Tess juega con la puntilla de su muñeca.
—Tienes razón, Kate —susurra—. Lo siento.
—Brenna Elliott. Gwen Foucart. Betsy Reed. Marguerite Dolamore.
Recito los nombres como la tabla de multiplicar que nos enseñó padre. Son las cuatro chicas a las que los Hermanos arrestaron el año pasado. Gwen y Betsy fueron condenadas a trabajar en el barco prisión que fondea frente a la costa de New London. Las condiciones allí son horribles; trabajo agotador y comida escasa. Hay ratas, he oído, y enfermedades, y muchas chicas no sobreviven. Pero a Marguerite nadie sabe qué le ocurrió. Desapareció antes del juicio, se la llevaron en mitad de la noche.
—¿Te gustaría que le ocurriera eso a Maura? ¿O a ti? —Me muestro implacable. Tengo que hacerlo.
—No, no, en absoluto. —Las mejillas sonrosadas de Tess han perdido el color—. No volveré a hacerlo.
—¿Y tendrás más cuidado en casa? ¿Se acabó la magia mientras cenamos?
—Sí, aunque me gustaría que pudiéramos contarle a padre la verdad sobre nosotras. Tal vez así pasaría más tiempo en casa. Cuidaría más de nosotras. A este paso no llegaré a ningún lado con mis lecciones.
Contemplo las flores doradas de la alfombra. Hay tanta esperanza en la voz de Tess. Quiere un padre normal, alguien con quien poder contar para que la proteja.
Pero nosotras no somos muchachas normales. Si padre se enterara de que entré en su mente, de que me impuse y en el proceso destruí a saber qué otros recuerdos, ¿sería capaz de perdonarme?
Quiero pensar que sí, que acabaría entendiéndolo. Pero no me ha dado ninguna razón para creer que lucharía por nosotras.
Eso significa que he de luchar con doble ahínco. Descanso el mentón en las rodillas.

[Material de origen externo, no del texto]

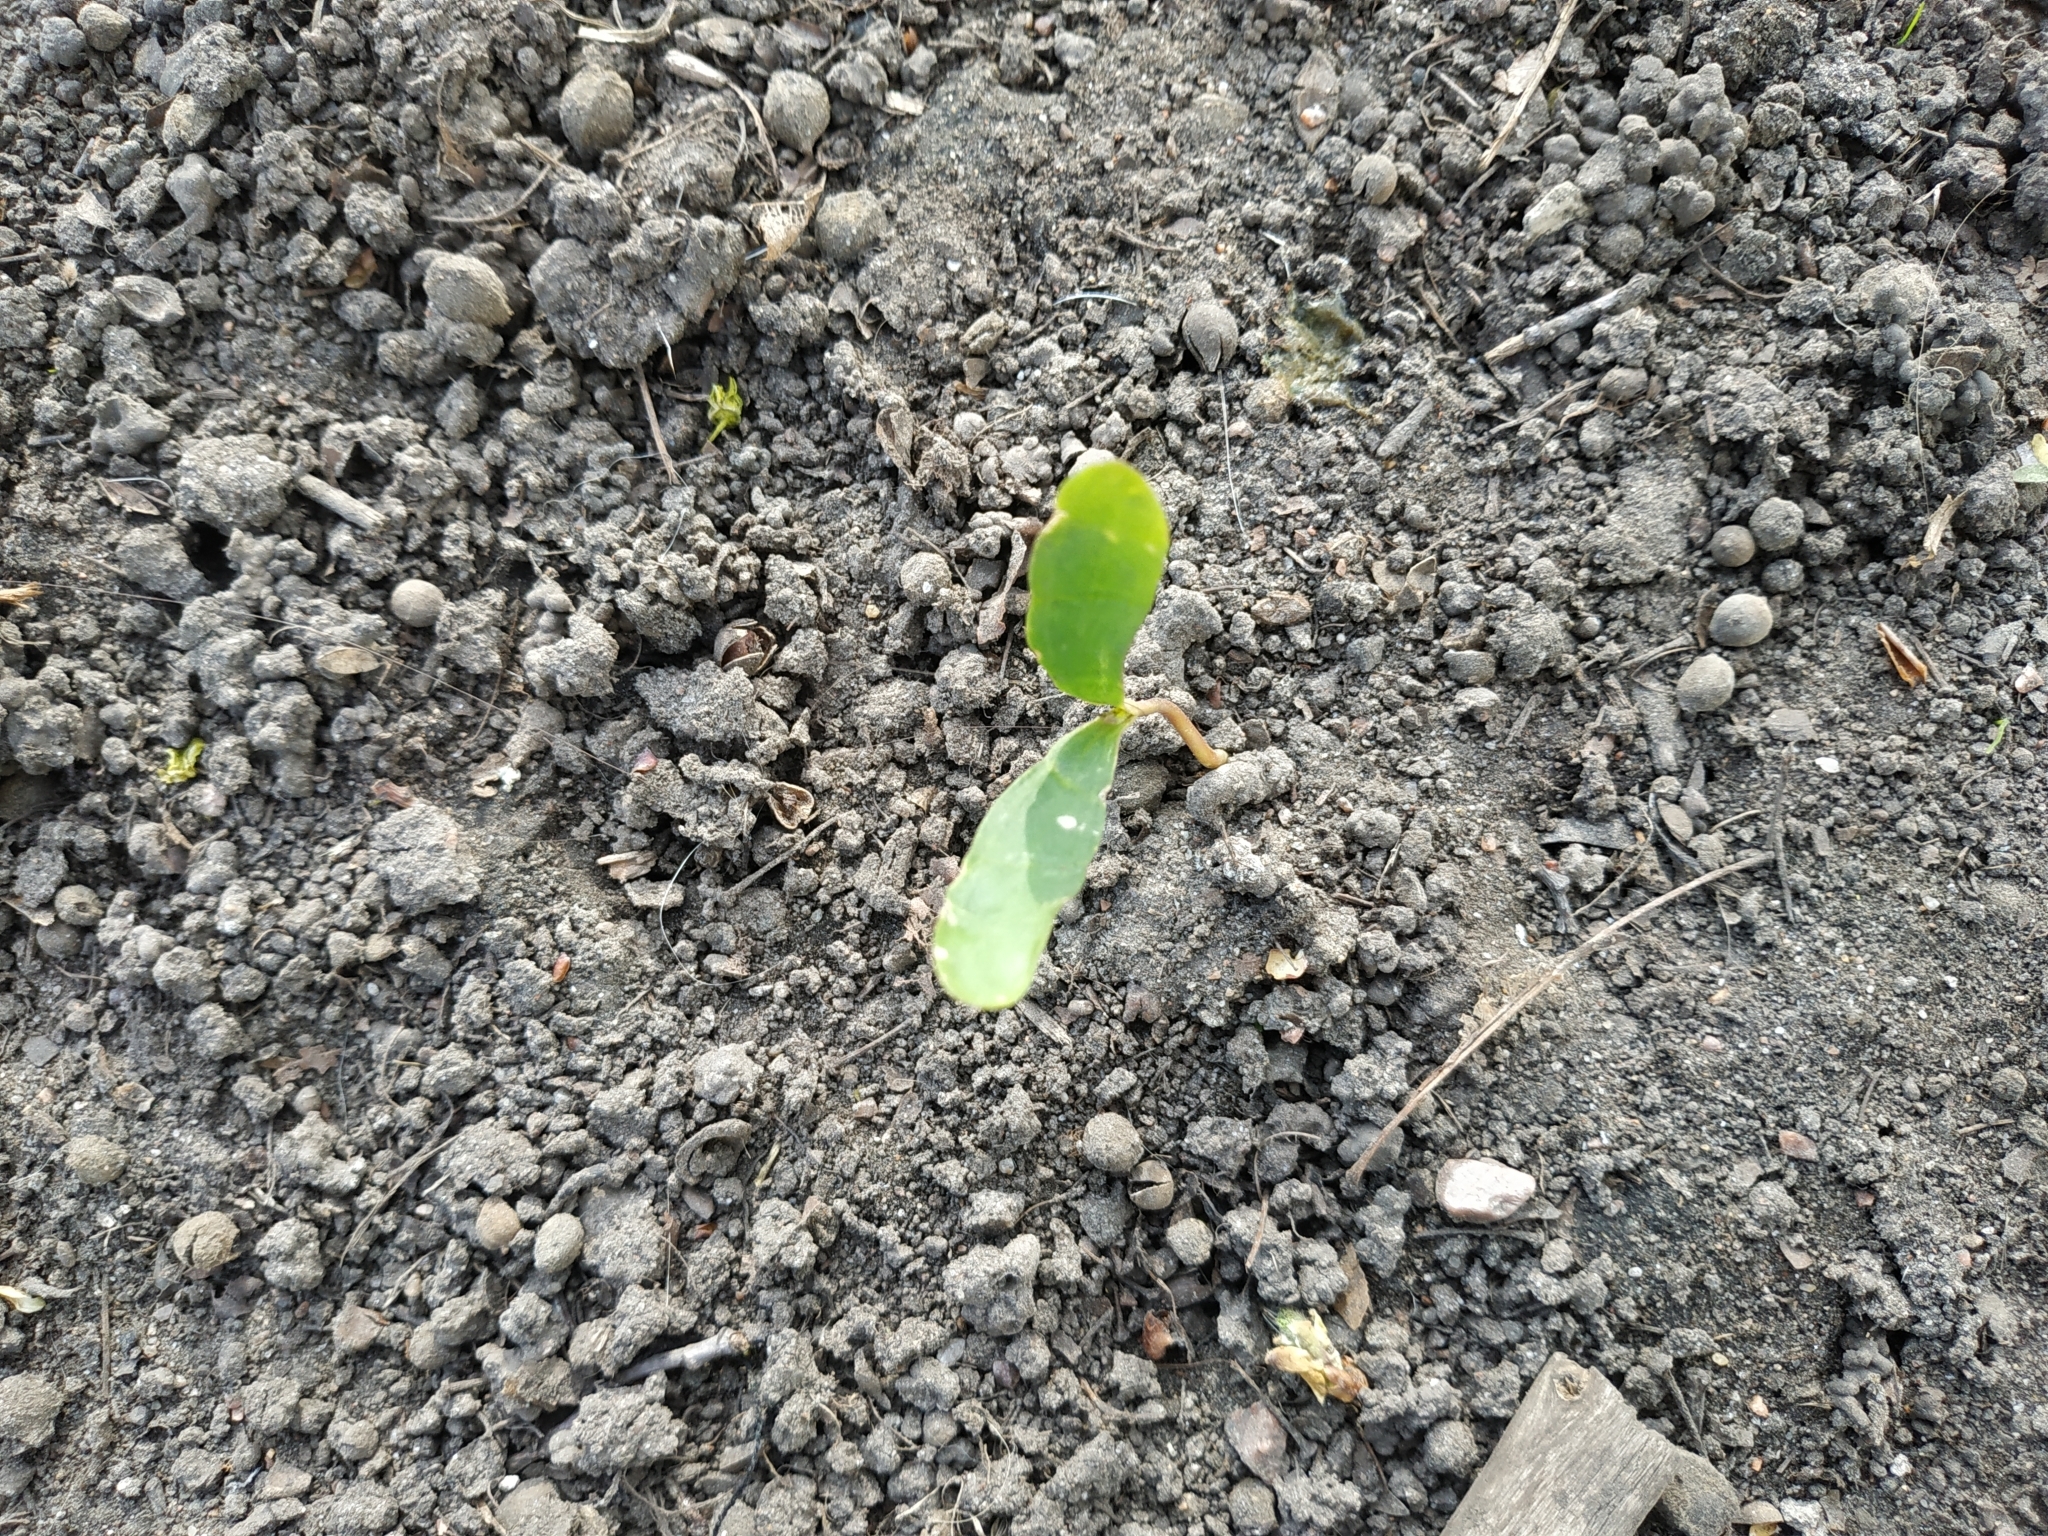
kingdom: Plantae
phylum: Tracheophyta
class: Magnoliopsida
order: Sapindales
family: Sapindaceae
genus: Acer
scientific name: Acer platanoides
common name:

—No sabemos cuál sería su reacción, Tess. No podemos arriesgarnos.
Tess retuerce las manos sobre el regazo.
—No entiendo por qué madre no confiaba en él —dice al fin—. Ojalá yo pudiera confiar en él. Ojalá madre estuviera aquí.
Se vuelve hacia el piano para buscar consuelo en su sonata. Recojo la correspondencia de la mesita del té. Hay algunas facturas para padre, una carta de su hermana y —para mi sorpresa— una carta sin matasellos, escrita con una letra historiada que no me resulta familiar, dirigida a la señorita Katherine Cahill. ¿Quién me escribiría a mí? Voy retrasada con la correspondencia del lado de la familia de padre, y madre no tiene parientes vivos.
Querida Kate:
No me conoces, pero tu madre y yo fuimos muy buenas amigas en otros tiempos. Ahora Anna se ha ido, y yo, que debería estar ahí para aconsejarte en su ausencia, no puedo ofrecerte más ayuda que esta: busca el diario de tu madre. Contiene las respuestas que buscas. Las tres corréis un gran peligro.
Afectuosamente,
Z. R.
La carta resbala por mis dedos y cae al suelo. Tess sigue tocando ajena a mi pánico.
No conozco a Z.R., pero ella nos conoce a nosotras. ¿Conoce también nuestros secretos?